The Unit opened for business December 10, and can accept up to 10 clients per day as currently funded. Each treatment takes about four hours, three times a week,
so bookings are for the morning or afternoon within two schedules: Monday, Wednesday and Friday or Tuesday, Thursday and Saturday. There are
currently 17 patients, with more expected soon.
The Unit has seven treatment stations, which can accept a maximum of 24 patients. Clinical Coordinator Melanie Breton explained that in the last two years, there hasn’t been more than 20 people from the area needing dialysis treatment, so the Unit can accommodate local need if it expands in the future.
“[Seeing the new unit] is very emotional for a lot of people and it certainly
represents an improvement in the quality of life of patients,” said Breton, who explained the Shawville site can video-link with a nephrologist (kidney specialist) in Hull should the need arise, and the specialist will see patients in Shawville once a month.
In addition to significantly improving the quality of life for dialysis patients, there
are important ripple effects for the wider community.
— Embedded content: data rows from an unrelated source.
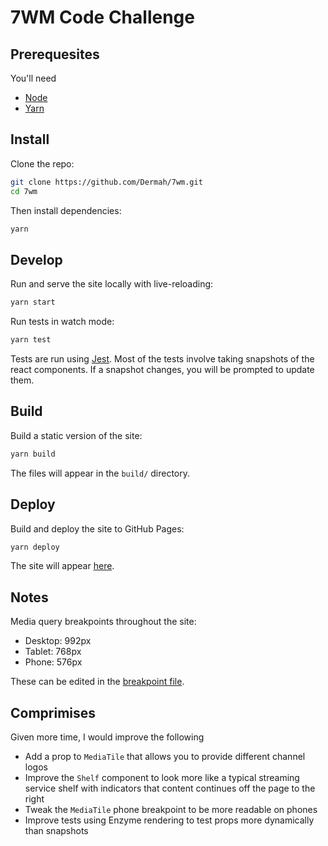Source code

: # 7WM Code Challenge

## Prerequesites

You'll need

- [Node](https://nodejs.org/en/)
- [Yarn](https://yarnpkg.com/en/docs/install)

## Install

Clone the repo:

```sh
git clone https://github.com/Dermah/7wm.git
cd 7wm
```

Then install dependencies:

```sh
yarn
```

## Develop

Run and serve the site locally with live-reloading:

```sh
yarn start
```

Run tests in watch mode:

```sh
yarn test
```

Tests are run using [Jest](https://jestjs.io/). Most of the tests involve taking snapshots of the react components. If a snapshot changes, you will be prompted to update them.

## Build

Build a static version of the site:

```sh
yarn build
```

The files will appear in the `build/` directory.

## Deploy

Build and deploy the site to GitHub Pages:

```sh
yarn deploy
```

The site will appear [here](https://dermah.github.io/7wm/).

## Notes

Media query breakpoints throughout the site:

- Desktop: 992px
- Tablet: 768px
- Phone: 576px

These can be edited in the [breakpoint file](./src/utils/styledBreakpoints.js).

## Comprimises

Given more time, I would improve the following

- Add a prop to `MediaTile` that allows you to provide different channel logos
- Improve the `Shelf` component to look more like a typical streaming service shelf with indicators that content continues off the page to the right
- Tweak the `MediaTile` phone breakpoint to be more readable on phones
- Improve tests using Enzyme rendering to test props more dynamically than snapshots
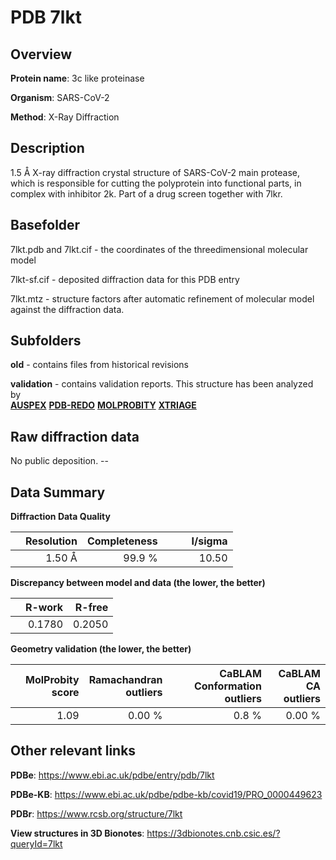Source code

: # PDB 7lkt

## Overview

**Protein name**: 3c like proteinase

**Organism**: SARS-CoV-2

**Method**: X-Ray Diffraction

## Description

1.5 Å X-ray diffraction crystal structure of SARS-CoV-2 main protease, which is responsible for cutting the polyprotein into functional parts, in complex with inhibitor 2k. Part of a drug screen together with 7lkr.

## Basefolder

7lkt.pdb and 7lkt.cif - the coordinates of the threedimensional molecular model

7lkt-sf.cif - deposited diffraction data for this PDB entry

7lkt.mtz - structure factors after automatic refinement of molecular model against the diffraction data.

## Subfolders



**old** - contains files from historical revisions

**validation** - contains validation reports. This structure has been analyzed by <br>[**AUSPEX**](https://github.com/thorn-lab/coronavirus_structural_task_force/tree/master/pdb/3c_like_proteinase/SARS-CoV-2/7lkt/validation/auspex) [**PDB-REDO**](https://github.com/thorn-lab/coronavirus_structural_task_force/tree/master/pdb/3c_like_proteinase/SARS-CoV-2/7lkt/validation/pdb-redo) [**MOLPROBITY**](https://github.com/thorn-lab/coronavirus_structural_task_force/tree/master/pdb/3c_like_proteinase/SARS-CoV-2/7lkt/validation/molprobity) [**XTRIAGE**](https://github.com/thorn-lab/coronavirus_structural_task_force/blob/master/pdb/3c_like_proteinase/SARS-CoV-2/7lkt/validation/Xtriage_output.log)   



## Raw diffraction data

No public deposition. --<br> 

## Data Summary
**Diffraction Data Quality**

|   | Resolution | Completeness| I/sigma |
|---|-------------:|----------------:|--------------:|
|   |1.50 Å|99.9  %|<img width=50/>10.50|

**Discrepancy between model and data (the lower, the better)**

|   | **R-work**| **R-free**   
|---|-------------:|----------------:|           
||  0.1780|  0.2050|

**Geometry validation (the lower, the better)**

|   |**MolProbity<br>score**| **Ramachandran<br>outliers** | **CaBLAM<br>Conformation outliers** | **CaBLAM<br>CA outliers** |
|---|-------------:|----------------:|----------------:|----------------:|
||  1.09|  0.00 %|0.8 %|0.00 %|

 

 



## Other relevant links 
**PDBe**:  https://www.ebi.ac.uk/pdbe/entry/pdb/7lkt

**PDBe-KB**: https://www.ebi.ac.uk/pdbe/pdbe-kb/covid19/PRO_0000449623 
 
**PDBr**: https://www.rcsb.org/structure/7lkt 

**View structures in 3D Bionotes**: https://3dbionotes.cnb.csic.es/?queryId=7lkt

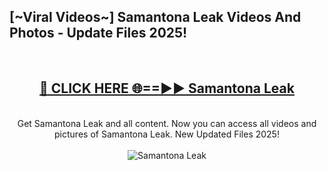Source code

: <h2>[~Viral Videos~] Samantona Leak Videos And Photos - Update Files 2025!</h2>
<br>
<div align="center">
<h2><a href="https://top-ai-tools.click/QrbHav" rel="nofollow">🔴 CLICK HERE 🌐==►► Samantona Leak</a></h2>
<br>
Get Samantona Leak and all content. Now you can access all videos and pictures of Samantona Leak. New Updated Files 2025!
<br>
<br>
<a href="https://top-ai-tools.click/QrbHav" rel="nofollow" data-target="animated-image.originalLink"><img src="https://i.ibb.co.com/WyWwxjT/player-gif2.gif" alt="Samantona Leak" style="max-width: 100%; display: inline-block;" data-target="animated-image.originalImage"></a>
</div>
<br>
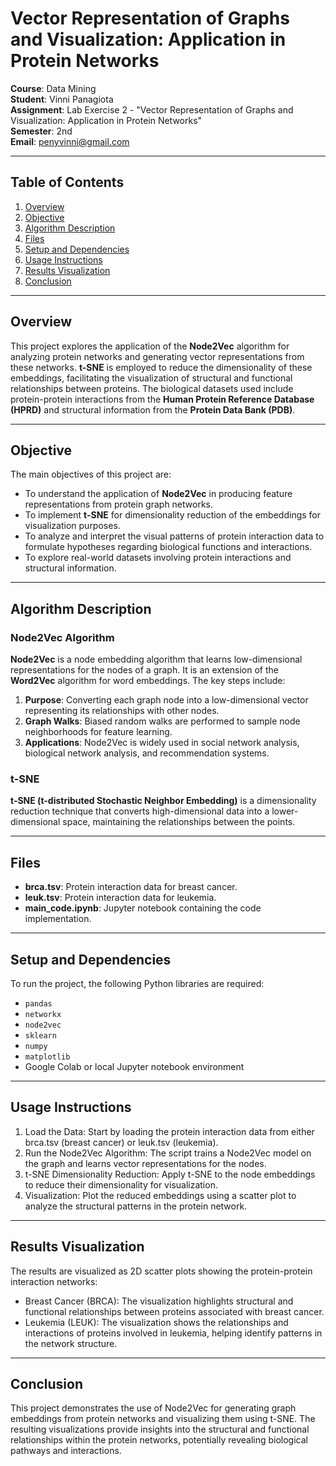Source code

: # Vector Representation of Graphs and Visualization: Application in Protein Networks

**Course**: Data Mining  
**Student**: Vinni Panagiota  
**Assignment**: Lab Exercise 2 - "Vector Representation of Graphs and Visualization: Application in Protein Networks"  
**Semester**: 2nd  
**Email**: penyvinni@gmail.com  

---

## Table of Contents

1. [Overview](#overview)
2. [Objective](#objective)
3. [Algorithm Description](#algorithm-description)
4. [Files](#files)
5. [Setup and Dependencies](#setup-and-dependencies)
6. [Usage Instructions](#usage-instructions)
7. [Results Visualization](#results-visualization)
8. [Conclusion](#conclusion)

---

## Overview

This project explores the application of the **Node2Vec** algorithm for analyzing protein networks and generating vector representations from these networks. **t-SNE** is employed to reduce the dimensionality of these embeddings, facilitating the visualization of structural and functional relationships between proteins. The biological datasets used include protein-protein interactions from the **Human Protein Reference Database (HPRD)** and structural information from the **Protein Data Bank (PDB)**.

---

## Objective

The main objectives of this project are:

- To understand the application of **Node2Vec** in producing feature representations from protein graph networks.
- To implement **t-SNE** for dimensionality reduction of the embeddings for visualization purposes.
- To analyze and interpret the visual patterns of protein interaction data to formulate hypotheses regarding biological functions and interactions.
- To explore real-world datasets involving protein interactions and structural information.

---

## Algorithm Description

### Node2Vec Algorithm

**Node2Vec** is a node embedding algorithm that learns low-dimensional representations for the nodes of a graph. It is an extension of the **Word2Vec** algorithm for word embeddings. The key steps include:

1. **Purpose**: Converting each graph node into a low-dimensional vector representing its relationships with other nodes.
2. **Graph Walks**: Biased random walks are performed to sample node neighborhoods for feature learning.
3. **Applications**: Node2Vec is widely used in social network analysis, biological network analysis, and recommendation systems.

### t-SNE

**t-SNE (t-distributed Stochastic Neighbor Embedding)** is a dimensionality reduction technique that converts high-dimensional data into a lower-dimensional space, maintaining the relationships between the points.

---

## Files

- **brca.tsv**: Protein interaction data for breast cancer.
- **leuk.tsv**: Protein interaction data for leukemia.
- **main_code.ipynb**: Jupyter notebook containing the code implementation.
  
---

## Setup and Dependencies

To run the project, the following Python libraries are required:

- `pandas`
- `networkx`
- `node2vec`
- `sklearn`
- `numpy`
- `matplotlib`
- Google Colab or local Jupyter notebook environment

---

## Usage Instructions

1. Load the Data: Start by loading the protein interaction data from either brca.tsv (breast cancer) or leuk.tsv (leukemia).
2. Run the Node2Vec Algorithm: The script trains a Node2Vec model on the graph and learns vector representations for the nodes.
3. t-SNE Dimensionality Reduction: Apply t-SNE to the node embeddings to reduce their dimensionality for visualization.
4. Visualization: Plot the reduced embeddings using a scatter plot to analyze the structural patterns in the protein network.

---

## Results Visualization

The results are visualized as 2D scatter plots showing the protein-protein interaction networks:

* Breast Cancer (BRCA): The visualization highlights structural and functional relationships between proteins associated with breast cancer.
* Leukemia (LEUK): The visualization shows the relationships and interactions of proteins involved in leukemia, helping identify patterns in the network structure.

---

## Conclusion
This project demonstrates the use of Node2Vec for generating graph embeddings from protein networks and visualizing them using t-SNE. The resulting visualizations provide insights into the structural and functional relationships within the protein networks, potentially revealing biological pathways and interactions.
Sylvie Bertrand, TransporAction Pontiac Director, explained: “We can now keep our vehicles within our territory a lot more. Drivers will be able to drop off clients in Shawville and then do other runs before picking them up instead of being tied up all day, six days a week, in Hull. This means improved local service and less stress on our drivers and passengers, especially in the winter when the roads are bad,” she said.
The Foundation identified the Dialysis Unit as a priority eleven years
ago, stressing that locally available dialysis treatment would save travel time for patients and their families, who had to make the return trip to Gatineau many times a week, and sometimes be there for the entire day.
Since then, just over $660,000 was raised through donations and a wide variety of fundraising events. “Key players in keeping the fundraising campaign going were our president, Richard Grimard and vice-president, Donald Lavallée,” said Dr. Tom O’Neill, who is also a Foundation member.
The long wait ended in June 2017 when then Québec Minister of Health, Gaétan Barrette, visited the Pontiac Rception Center in Shawville to announce the province would invest $2.1 million to make the Dialysis Unit a reality. Construction began shortly after.